Saturday, March 5, 2011

Reparations

I recently finished reading a book called The Good German by Joseph Kanon in my history class. The novel is set in Berlin during the summer of 1945, right after the war in Europe had ended. It follows an American journalist named Jake Geismar who travels back to Berlin after working there before the war to look for a married woman he was in love with, but he soon gets caught up in an international murder mystery. But more interesting than the plot, for me, was the tough questions the book raised about what kinds of reparations there should be for the Germans who were part of the Nazi machine during the war. 


What should happen to a Jewish woman named Renate who worked for the Nazis as a greifer, someone who spotted Jews, her own people, living in Berlin and informed on them to SS officers, who would then take these Jews away to work, starve, and die in concentration camps? But what if this woman's elderly mother was threatened with being sent to camps, and by working for the Nazis, this woman would be able to save her mother and feed her infant son with the payment she received from the Nazis? Renate says, "You would do anything for a child..." 


What about a talented German scientist named Emil who worked under the Nazis designing rockets, but was also put to work figuring out things like the bare minimum number of calories (1100, it turns out) Jewish prisoners in work camps needed to be productive and avoid starvation for a few months? Should he and the dozens of other brilliant scientists living and working in Germany during that era have been prosecuted and locked away for the rest of their lives? Or should they have come to America or Russia to work on the space programs of these two emerging global powers? It would be a shame to let minds like that go to waste...


At one point, Jake says to Emil, "Everybody in Germany has an explanation. And no answer."
"To what?" replies Emil. 
"Eleven hundred calories a day. Another number."
"And you think I did that?" 
"No, you just did the numbers." 


Was Emil simply a tool of the Germans, following orders because he had to work to feed his family? Or was he consciously contributing to the deaths of thousands upon thousands of innocent people? Did he have a choice? 

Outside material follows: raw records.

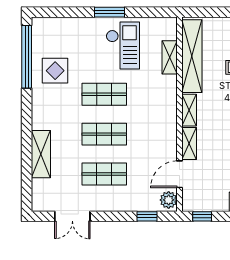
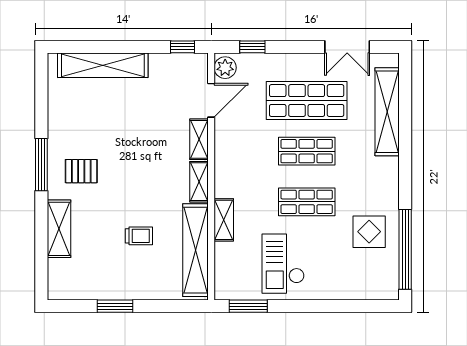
window: (110, 12) -> (248, 306), moved
shelving: (170, 57) -> (224, 220), moved
shelving: (41, 154) -> (387, 112), width x1.47
shop shelf: (104, 174) -> (307, 101), width x1.43, depth x1.36
double door: (72, 216) -> (347, 47), swing flipped

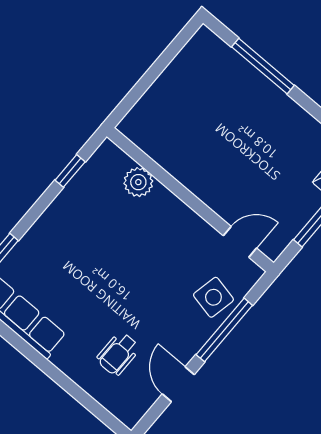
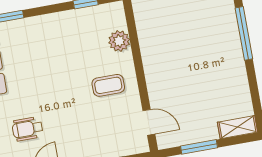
coffee table: (165, 238) -> (108, 85), added
side table: (213, 297) -> (108, 141), removed

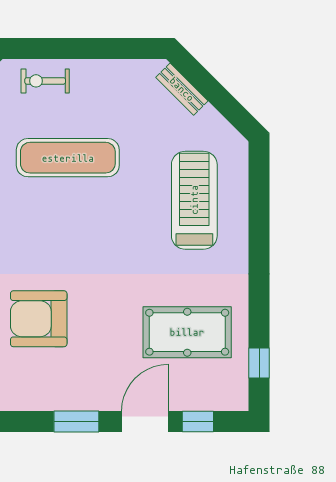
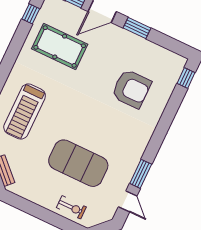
exercise mat: (68, 158) -> (78, 163), width x1.47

Even though a retired German police officer named Gunther Behn says, of the Nazis, "I worked for them too. We all did," Kanon does provide a model for a good German. He comes in the form of Emil's father, Professor Brandt, who was also a mathematician who worked at the same institute as Emil. The Professor says that when the Nazis started systematically firing Jews who worked at the institute, he resigned in protest, and refused to work for the Nazis throughout the war. Kanon suggests that the best thing to do was separate entirely from the Party, and refuse to work for this machine, even if they might just replace you with someone else to do your task. 


Another frustrating and saddening aspect to Berlin in 1945 was the fact that there were so many people who were guilty of war crimes, but so little manpower behind the effort of prosecuting them and bringing them to justice. In addition, both the Russians and the Americans were competing with one another to bring these German scientists back to their own respective space programs. Because of the sheer magnitude of what happened to the Jews--the enormity of the crime--it seemed as if the entire country was responsible, and it was overwhelming to think of bringing everyone to justice. Kanon, narrating, says "If you made the crime big enough, nobody did it." 


Ultimately, in The Good German, Kanon stays true to his spy/mystery/thriller roots, and provides a fast-paced action adventure. But more importantly, he challenges us to make the tough decisions and be the prosecutor of these Germans we meet in the novel. In one chilling, and telling statement that stuck with me throughout the book (as it was near the beginning), Kanon, sweeping over the ruined, destroyed landscape of Berlin, states meditatively: "This is what happens when one man overreaches himself."